ひねくれ御曹司は気高き蝶を慈しみたい
前編


 槙島灯至(まきしまとうじ)と初めて顔を合わせたのは、灯至の兄である明音(あかね)と婚約するべく設けられた結納の席だった。

「どうも、初めまして」

 灯至は自分の兄の結納の席だというのに退屈を隠そうともせず、ふてぶてしく肘置きに頬杖をついていた。

 ゆったりと寛ぐ灯至とは対照的に平松粧子(ひらまつしょうこ)は緊張のため、腿の上で重ねた手を固く握りしめた。
 着崩れしないようにキツく締められた帯は着物が仕事着の粧子ですら重く苦しいと感じた。
 深緑の絵羽柄の振袖は両親がこの日のために張り切って購入した物だ。着たくないという我儘は許されなかった。

 本当に降って湧いたような縁談だった。

 事の発端は半年ほど前のこと。粧子の大叔母の所有する土地が槙島家が主導になって推し進めている再開発計画の対象地域となったことが全ての始まりだった。
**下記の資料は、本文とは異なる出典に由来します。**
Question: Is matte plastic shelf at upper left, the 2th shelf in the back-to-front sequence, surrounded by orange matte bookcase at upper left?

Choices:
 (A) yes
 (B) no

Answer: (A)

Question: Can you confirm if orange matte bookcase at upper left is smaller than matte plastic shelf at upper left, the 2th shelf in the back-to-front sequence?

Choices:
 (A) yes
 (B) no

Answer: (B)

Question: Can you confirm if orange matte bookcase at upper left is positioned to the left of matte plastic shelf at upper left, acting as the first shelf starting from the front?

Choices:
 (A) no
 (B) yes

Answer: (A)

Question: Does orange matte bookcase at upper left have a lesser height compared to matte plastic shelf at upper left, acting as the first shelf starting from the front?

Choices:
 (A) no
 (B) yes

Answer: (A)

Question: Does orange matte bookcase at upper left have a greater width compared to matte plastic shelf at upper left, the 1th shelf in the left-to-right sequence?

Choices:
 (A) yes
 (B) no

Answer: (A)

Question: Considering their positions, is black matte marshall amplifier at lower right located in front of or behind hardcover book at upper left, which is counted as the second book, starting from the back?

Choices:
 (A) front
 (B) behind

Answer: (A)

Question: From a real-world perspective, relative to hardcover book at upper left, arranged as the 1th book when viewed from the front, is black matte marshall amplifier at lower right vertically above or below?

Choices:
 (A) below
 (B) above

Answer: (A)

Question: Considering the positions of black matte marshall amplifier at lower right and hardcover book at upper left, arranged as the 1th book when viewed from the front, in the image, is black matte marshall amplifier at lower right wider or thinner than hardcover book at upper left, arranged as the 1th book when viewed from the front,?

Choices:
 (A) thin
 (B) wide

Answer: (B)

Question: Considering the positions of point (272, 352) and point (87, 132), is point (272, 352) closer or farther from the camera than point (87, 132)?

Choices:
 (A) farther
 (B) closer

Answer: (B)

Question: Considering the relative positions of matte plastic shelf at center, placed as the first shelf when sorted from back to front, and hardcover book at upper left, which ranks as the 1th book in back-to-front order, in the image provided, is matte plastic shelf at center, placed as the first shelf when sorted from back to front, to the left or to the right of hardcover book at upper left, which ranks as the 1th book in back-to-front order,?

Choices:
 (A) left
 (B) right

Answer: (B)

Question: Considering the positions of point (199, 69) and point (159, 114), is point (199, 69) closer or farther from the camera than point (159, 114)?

 槙島家と土地の売買と立ち退き交渉を進める中で、大叔母は次のように言った。

『粧子が槙島家に嫁げば土地を手放してもいい』

 大叔母のこの発言に当初、槙島家は難色を示した。平松家は江戸時代から続く由緒ある和菓子店を営んでいたが、この街一帯を統べる槙島家に比べればいくらか格下であることは間違いない。

 しかし、ここで大叔母の要求を跳ねのけては再開発計画が年単位で遅れることになる。大叔母の所有する土地は再開発地域の中心部。立ち退きは必須事項だった。